Tuesday, April 4, 2017

Dear Standardized Testing: Sorry Not Sorry

Tonight I watched my generally laid-back, happy 13 year old son break down in tears over the stress of standardized tests administered to him at school. And, so, tonight I gave my son a speech that totally negated the validity of these tests. I'm not sorry I did.

I told him a secret none of us knew back in school. Not even those of us in the "smarty-great-test-taker" club (I was in that club). That secret is: unless you're a genius, when you grow up and join the work force no one gives two flying rips what you made on any of those tests in school. Being able to sit down and choose the correct answers on a test gives no indication of whether or not you have the grit it takes to make it in life.  And, honestly, even if the person next to you at work is smarter than you, if you're willing to outwork them that's what gets noticed.

School is already a struggle for my son who is basically a square peg trying to fit himself in the round hole of public education. I know he feels like he's swimming upstream every single day as he fights against ADHD, moderate sensory processing issues, fine motor delays, mild visual memory issues, and just the fact that he's a hands-on learner in a world designed for visual/auditory learners. He has nothing severe enough to qualify for an IEP. He has modifications that I doubt are even considered during test time because our poor public school staff are understaffed, overworked and just as stressed as the kids! So we take a child like my son, make him believe these tests are life or death, put him in a room where he has to be still for hours, with a brain that often processes the sound of a ticking clock like a pounding on the wall.  The result will not be an accurate picture of what he knows or what he's capable of.
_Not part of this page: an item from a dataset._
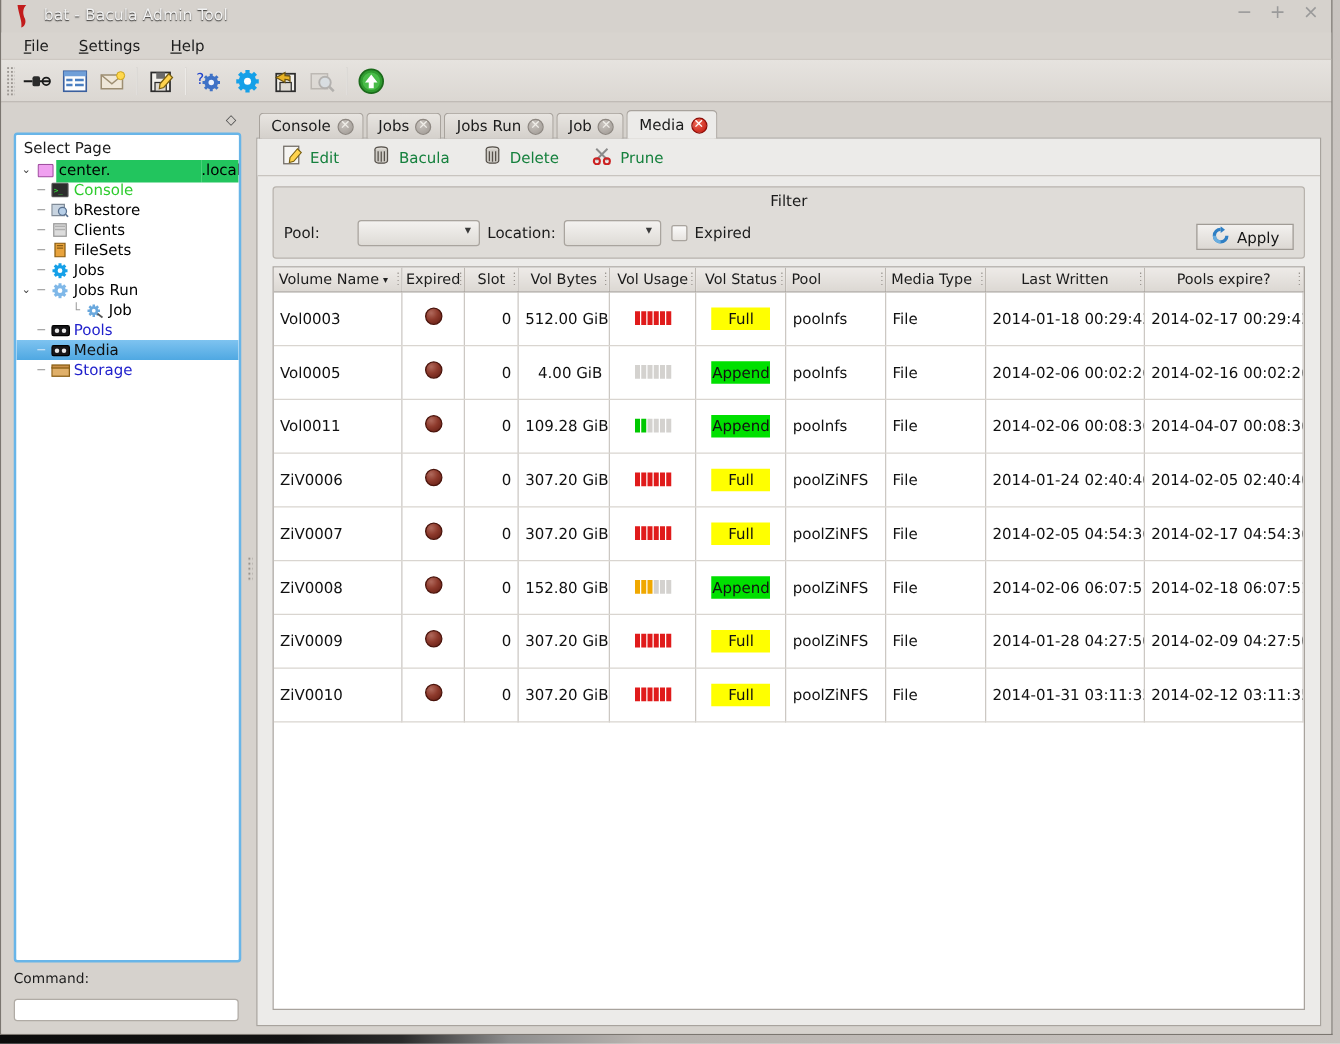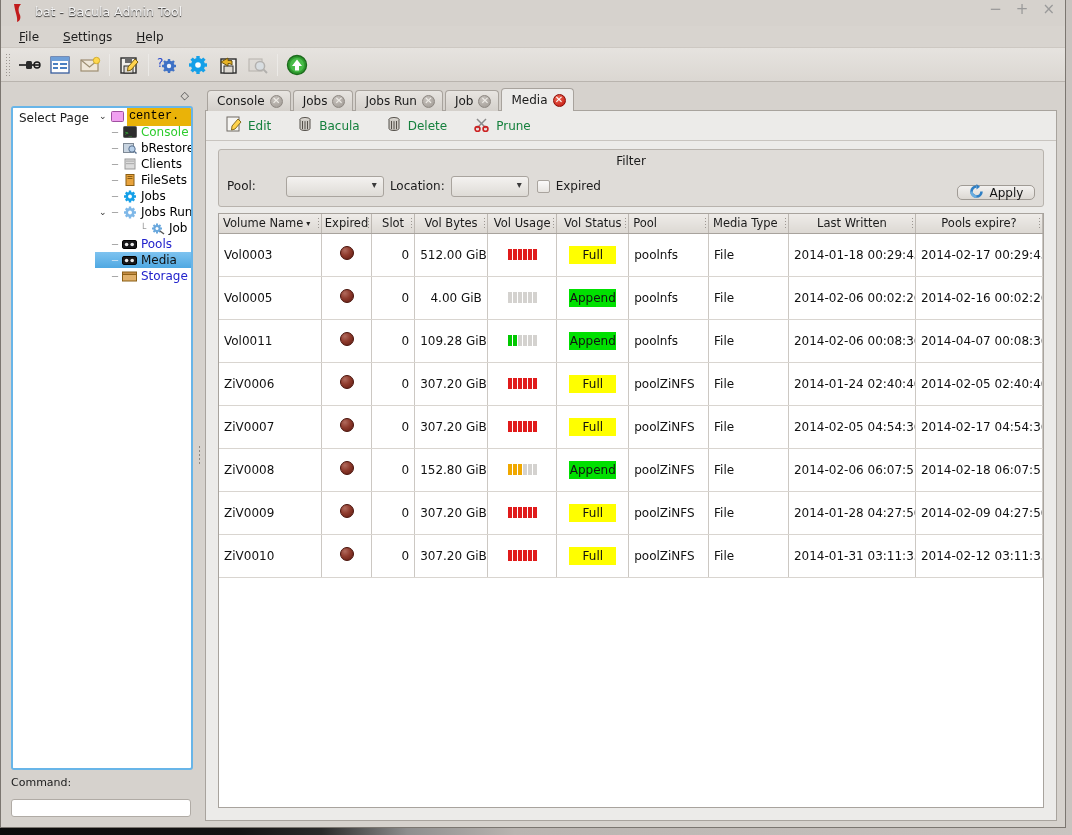"Select Page" #tree-panel { flex-direction: row -> column }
A standardized test will not tell you what amazing adaptations his brain has made over the years to overcome his predominately proprioceptive sensory issues.  This test will not tell you that at 4 years old he randomly told me who the 26th president was on the way home from daycare or that at 3 he could differentiate the various types of trailer hitches on every truck someone he knew drove and match them to other hitches, from memory, while in public. These tests won't tell you that he intuitively knows when something is wrong with me no matter how hard I try to hide it or that he meticulously sees to his livestock chores every single day without a reminder. They won't measure his huge capacity for compassion.  They won't show you how amazing he is with small children or how he's had an uncanny ability to strike up conversations with much older adults since he was a toddler.  These tests won't tell you that while he may struggle with writing and sometimes at keeping up with his homework, if you put him to work outside with his hands he's relentless and quite the perfectionist.

So, today I told him I don't care what these tests say about him because they're not the whole picture.  We told him to, of course, try his best. That's always our expectation for our children. But, you can't measure my beautiful, unique, amazing son with a test.

Furthermore, you cannot measure his teacher's efforts with this test, either. They are dealing with hundreds of beautiful, unique individuals with equally unique learning styles and struggles. We can expect a standardized continuum of development for kids and we can set benchmarks, but we cannot teach them all the same way and we cannot measure them all authentically with these "standard" tests. I hear from the children, the educators, and the parents this system is not working. Preparing our future generations for adulthood and the workforce should be our goal. Are these tests accurately measuring our work towards that?  Can all our kids truly be on one "standardized" track towards that goal?  All of us in education truly know the answer to that question, and we've tied our teachers' hands, forcing them to be ruled by these tests and to take all these different shaped pegs and force them in to one shaped hole. Then we tell them their jobs are on the line.

At some point we have to wake up, look at the evidence, and change our system. We are going to pay the price for it later when our children end up without an authentic education. Just a "standardized" one that only truly works for a percentage of them.

1 comment:

  1. Chills. Best written encouraging article I've read in a long time. Many of us agree and stand on these precious words.